One day about a month ago, I was having a really bad day where things were going from bad to worse. At the same time I was talking to a friend on Facebook who was also having issues that day and well I basically took it out on her when all I was trying to do was help. A few days later, another friend blocked me because he didn’t agree with something I liked. A few days after that, I went on a “warpath” regarding events for singles that were taking place weeks later (see my previous posts). It was then that I received a text message from another friend telling me that he can no longer be my friend because and I quote” You are a mean bitter person who does nothing but hurt others and I can’t associate with people like that in my life right now so lose my number.” I never did but I guess I might have had it coming.

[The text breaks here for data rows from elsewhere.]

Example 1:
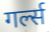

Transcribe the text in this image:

गर्ल्स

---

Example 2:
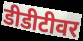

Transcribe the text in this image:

डीडीटीवर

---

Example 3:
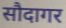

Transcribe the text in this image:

सौदागर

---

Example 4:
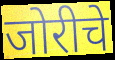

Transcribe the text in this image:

जोरीचे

Over the weekend, the unexpected happened and it happened quickly within a 24 hour period. I was at an event when the person above called me out of the blue. We spoke for a half hour. The friend that blocked me added me as a friend again and in fact, I saw him yesterday as if nothing happened and we were ourselves again. Then, while at work, I got a text from the very person I was having a bad day with that caused me to take it all out on her. She called me and we spoke for an hour. Suffice it to say, everything seems to be back to normal. But man was I caught off guard by the unfolding of this.

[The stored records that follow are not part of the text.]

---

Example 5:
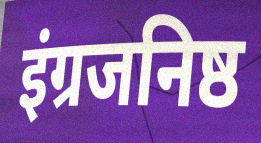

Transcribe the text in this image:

इंग्रजनिष्ठ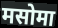
मसोमाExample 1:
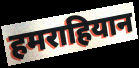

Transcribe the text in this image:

हमराहियान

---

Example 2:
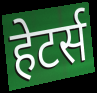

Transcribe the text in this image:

हेटर्स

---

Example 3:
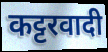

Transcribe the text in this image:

कट्टरवादी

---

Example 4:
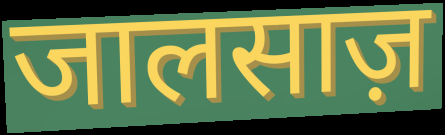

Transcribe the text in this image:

जालसाज़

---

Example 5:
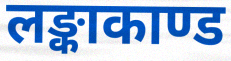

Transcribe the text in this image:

लङ्काकाण्ड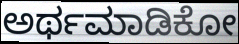
ಅರ್ಥಮಾಡಿಕೋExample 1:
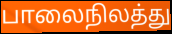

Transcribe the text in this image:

பாலைநிலத்து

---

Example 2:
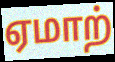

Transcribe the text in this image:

ஏமாற்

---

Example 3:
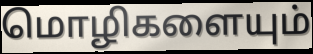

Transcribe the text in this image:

மொழிகளையும்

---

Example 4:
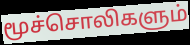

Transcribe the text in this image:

மூச்சொலிகளும்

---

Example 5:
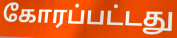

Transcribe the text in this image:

Looking back on it now I had it coming and honestly, I probably deserved it. I admit my actions may have been a bit out of control that caused people to turn away and that’s fine because honestly I might have done the same thing in that situation but I am glad that it’s all water on the bridge and that things are back to normal because in all honesty, they are all really good friends.
The weird thing about this is that I’m nothing but nice to these people and in fact, they know this to be true. She (let’s call her Jenny) also had time to reflect and admitted to me that she missed me and that it was really stupid(silly) to not be friends with me as I’m a gentleman and nothing but kind and caring to her.

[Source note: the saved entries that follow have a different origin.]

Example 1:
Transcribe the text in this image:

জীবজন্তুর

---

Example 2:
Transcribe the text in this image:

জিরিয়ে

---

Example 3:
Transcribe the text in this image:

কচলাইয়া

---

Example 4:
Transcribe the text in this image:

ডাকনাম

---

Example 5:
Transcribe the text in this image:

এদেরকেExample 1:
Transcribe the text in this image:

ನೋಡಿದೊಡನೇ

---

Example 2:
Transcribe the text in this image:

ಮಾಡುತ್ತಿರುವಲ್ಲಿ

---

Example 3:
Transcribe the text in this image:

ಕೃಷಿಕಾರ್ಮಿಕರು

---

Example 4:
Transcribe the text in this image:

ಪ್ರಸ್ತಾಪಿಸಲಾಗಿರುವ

I guess G-D’s been good to me. Is it the “pay it forward” ideal? Is it something else? Doesn’t really matter. What does matter is that I’ve reflected on things in this whole month and realized that if people can forgive and forget then maybe I can do. Why? Because in the end, people see you for who you are and it’s the actions that speak louder then words. People have a reputation and that goes a long way. I’m trying hard not to tarnish mine and if people are seeing me in a bad light for my actions then it’s not worth trying to be someone I’m not. It’s not who I am nor who I want to be and sadly, it took 3 friends to make me realize this but I thank them because having them “disappear” for awhile was good therapy for me because sometimes it takes people who care about you and vice versa to make you see what’s important.